As an aside, you can set up a security group in AWS that blocks inbound traffic on port 80 if you'd like to neuter the incoming requests.
Am I reading this right:
The only defence AWS has against this type of attack is the random (?) grouping of four different NS?
I made the mistake of applying for a job there once. I was discriminated against. Despite being in a protected class, I was so surprised to be so obviously discriminated against by them. (I've interviewed a lot, I don't always get a follow up, this isn't sour grapes, this was very different.) But of course the HR people are careful to not say things that are overtly discriminatory. But when a company insists on a VIDEO call rather than a phone call (despite asking them to do the first one by phone since I was not in a location with good bandwidth at the time they wanted the call)... and then visibly reacts to your image when they first see it, and then pretty much blows you off, despite being well qualified for the position... yeah, it's not what they say.
Very interesting read, thanks. I'm surprised at the response from Digital Ocean, did you adequately explain what you had done?
The first person that replied looks like he just skim read your email or didn't understand the fact you had sinkholed a lot of traffic.

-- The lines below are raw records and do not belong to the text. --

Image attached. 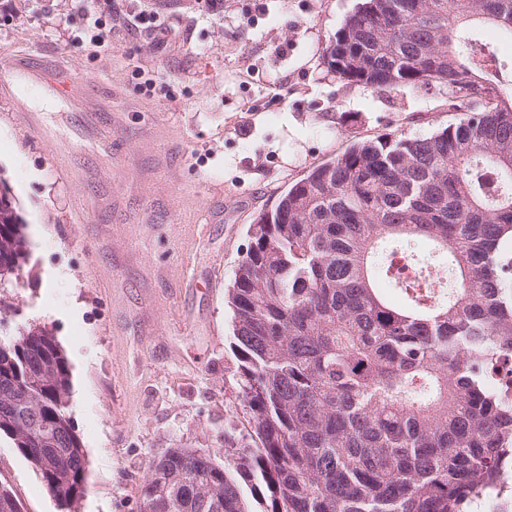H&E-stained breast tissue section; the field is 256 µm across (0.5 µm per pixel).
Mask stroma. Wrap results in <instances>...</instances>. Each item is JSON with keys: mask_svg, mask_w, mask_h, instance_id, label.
Listing matches in <instances>:
<instances>
[{"mask_svg": "<svg viewBox=\"0 0 512 512\" xmlns=\"http://www.w3.org/2000/svg\"><path fill=\"white\" fill-rule=\"evenodd\" d=\"M358 0H112V44L95 49L80 0H0V54L42 57L75 92L94 85L98 147L46 84L14 94L72 148L59 175L0 102V179L26 225L31 270L0 335L45 326L71 369L68 413L86 454L79 512H140L149 461L195 448L224 463L251 445L237 397L227 288L258 213L357 140L459 122L448 91H380L337 80L323 51ZM156 12L172 47L128 29ZM142 67L158 87L139 85ZM87 209L77 214L74 200ZM0 483L22 512H62L0 438Z\"/></svg>", "mask_w": 512, "mask_h": 512, "instance_id": "obj_1", "label": "stroma"}]
</instances>
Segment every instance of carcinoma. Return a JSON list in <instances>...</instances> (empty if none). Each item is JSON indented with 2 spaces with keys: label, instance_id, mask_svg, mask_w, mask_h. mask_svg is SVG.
<instances>
[{
  "label": "carcinoma",
  "instance_id": "carcinoma-1",
  "mask_svg": "<svg viewBox=\"0 0 512 512\" xmlns=\"http://www.w3.org/2000/svg\"><path fill=\"white\" fill-rule=\"evenodd\" d=\"M467 24L512 35V0H364L336 32L323 54L336 78L446 87L469 110L429 135L352 144L254 220L227 293L255 446L224 439L223 466L169 449L146 467L140 512H468L512 498V63ZM25 227L0 181V311L26 274ZM387 240L434 244L448 299L386 261ZM70 389L46 328L0 338V436L78 512ZM0 512H21L1 484Z\"/></svg>",
  "mask_w": 512,
  "mask_h": 512
}]
</instances>
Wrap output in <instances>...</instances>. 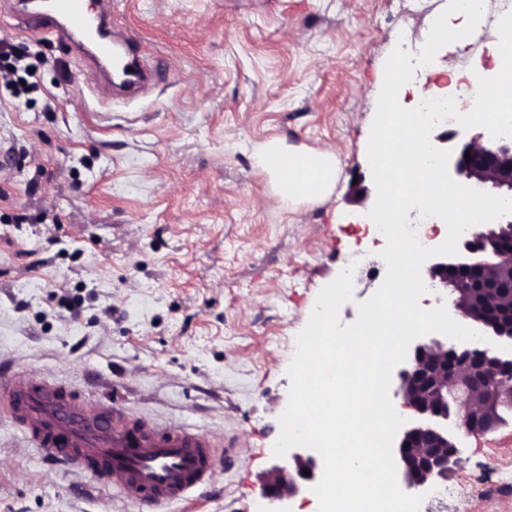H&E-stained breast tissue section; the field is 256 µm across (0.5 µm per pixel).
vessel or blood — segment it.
<instances>
[{"instance_id": "b4317fda", "label": "vessel or blood", "mask_w": 512, "mask_h": 512, "mask_svg": "<svg viewBox=\"0 0 512 512\" xmlns=\"http://www.w3.org/2000/svg\"><path fill=\"white\" fill-rule=\"evenodd\" d=\"M89 16L82 0H51L29 13L31 26L77 39L104 68L133 63L124 87L137 92L149 74L138 66L134 39L112 33L108 4ZM0 417L12 420L42 460L65 467L95 483L118 484L125 499L141 512H164L167 505L191 501L212 484L223 437L185 426L161 428L125 416L104 398L95 412L63 387L16 370L0 377Z\"/></svg>"}]
</instances>
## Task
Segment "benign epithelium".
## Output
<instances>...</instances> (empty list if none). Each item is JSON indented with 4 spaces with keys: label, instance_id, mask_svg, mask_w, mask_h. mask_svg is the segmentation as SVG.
<instances>
[{
    "label": "benign epithelium",
    "instance_id": "7a95c632",
    "mask_svg": "<svg viewBox=\"0 0 512 512\" xmlns=\"http://www.w3.org/2000/svg\"><path fill=\"white\" fill-rule=\"evenodd\" d=\"M434 147L451 151L448 170L455 181L512 198V135L491 130L478 145L465 140L460 127L436 135ZM472 238L478 246L465 247L479 259L450 263L446 256L433 257L424 283L453 295L455 310L485 329L489 343L448 345L418 337L396 369L395 396L413 411L393 442L397 479L408 489L447 478L459 462L458 435L493 432L506 422L503 410H512V352L495 346L512 342V215L493 228L474 226ZM320 473L318 452H287L267 480L270 512H291V501Z\"/></svg>",
    "mask_w": 512,
    "mask_h": 512
}]
</instances>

Same thing happened to me after reporting SQL injection (in 2015!) on Vivaldi website. Polite email and blocked account.
Some companies do seem to prefer to learn about vulnerabilities from pastebin database dump.
Get ready for attack posts by the DigitalOcean/Vultr crowd.
This doesn't help my impression of Digital Ocean at all (even if I am a paying customer currently). A few years ago you could impersonate Digital Ocean staff on their support pages with no effort. They grabbed the username from your email, so whatever you put in front of the @ becamse your username on the forums, visible to everyone. And the avatar came from one of those email->avatar services where you can sign up and set it to anything. So when I signed up with a username like digitalocean@mydomain.com, I ended up being called "digitalocean" on the support forums, and if I had wanted I could just change the avatar to the Digital Ocean logo and impersonate DO or anyone else.
I tried reporting it but got pretty much the same answer as this guy (though I did not get banned). Luckily they fixed it like a year later.
Great write-up, and interesting problem! I wonder if more hosting providers are vulnerable to the same problem.